▸ WHAT YOU WILL DO
Find the lines in the entries that follow where the word "logiciel" occurs, and state how many there are, with no other words.

▸ PROVIDED DATA
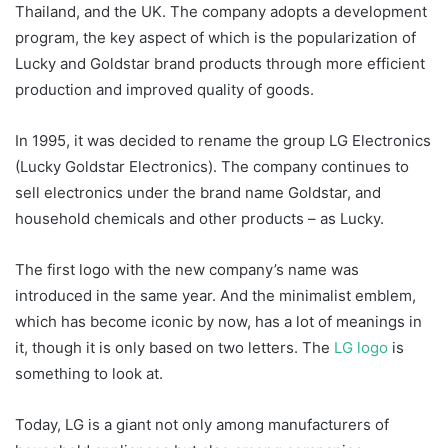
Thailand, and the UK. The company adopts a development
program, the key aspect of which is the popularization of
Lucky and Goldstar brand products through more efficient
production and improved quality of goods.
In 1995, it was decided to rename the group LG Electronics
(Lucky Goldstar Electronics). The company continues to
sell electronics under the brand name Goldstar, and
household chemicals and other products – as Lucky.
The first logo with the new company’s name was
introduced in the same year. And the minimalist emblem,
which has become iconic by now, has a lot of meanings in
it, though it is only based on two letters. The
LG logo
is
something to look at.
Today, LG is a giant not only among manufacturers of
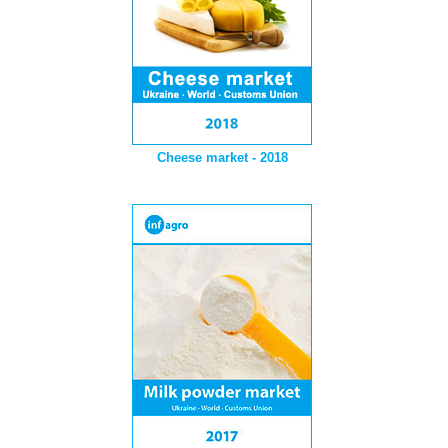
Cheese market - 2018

...

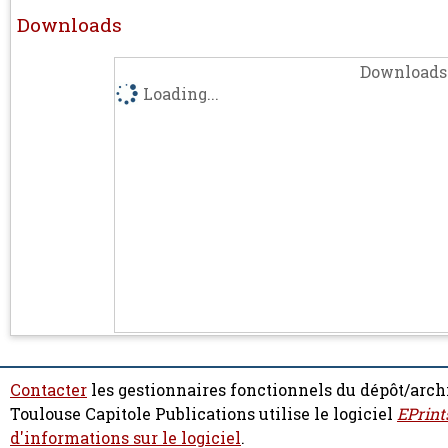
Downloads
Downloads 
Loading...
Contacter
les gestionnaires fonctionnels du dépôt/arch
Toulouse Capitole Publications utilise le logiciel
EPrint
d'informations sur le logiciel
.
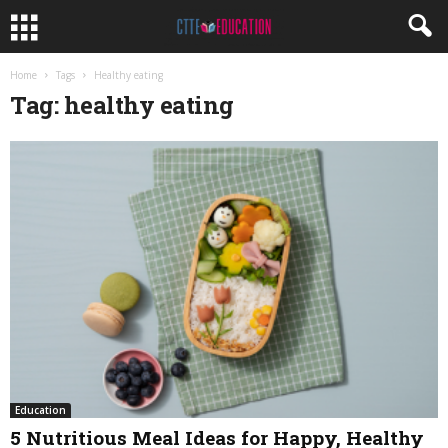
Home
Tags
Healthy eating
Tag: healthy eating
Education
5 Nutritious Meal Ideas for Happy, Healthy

* * *

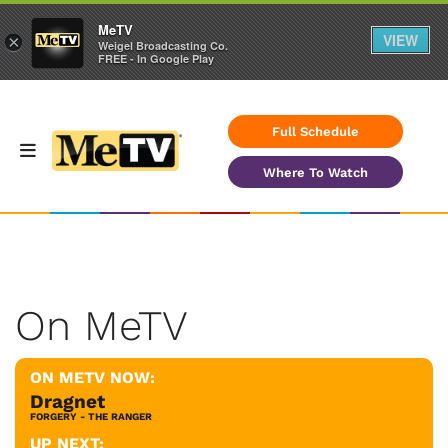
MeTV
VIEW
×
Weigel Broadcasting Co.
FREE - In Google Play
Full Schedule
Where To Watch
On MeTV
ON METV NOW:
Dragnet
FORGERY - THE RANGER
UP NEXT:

▸ EXERCISE ANSWER
2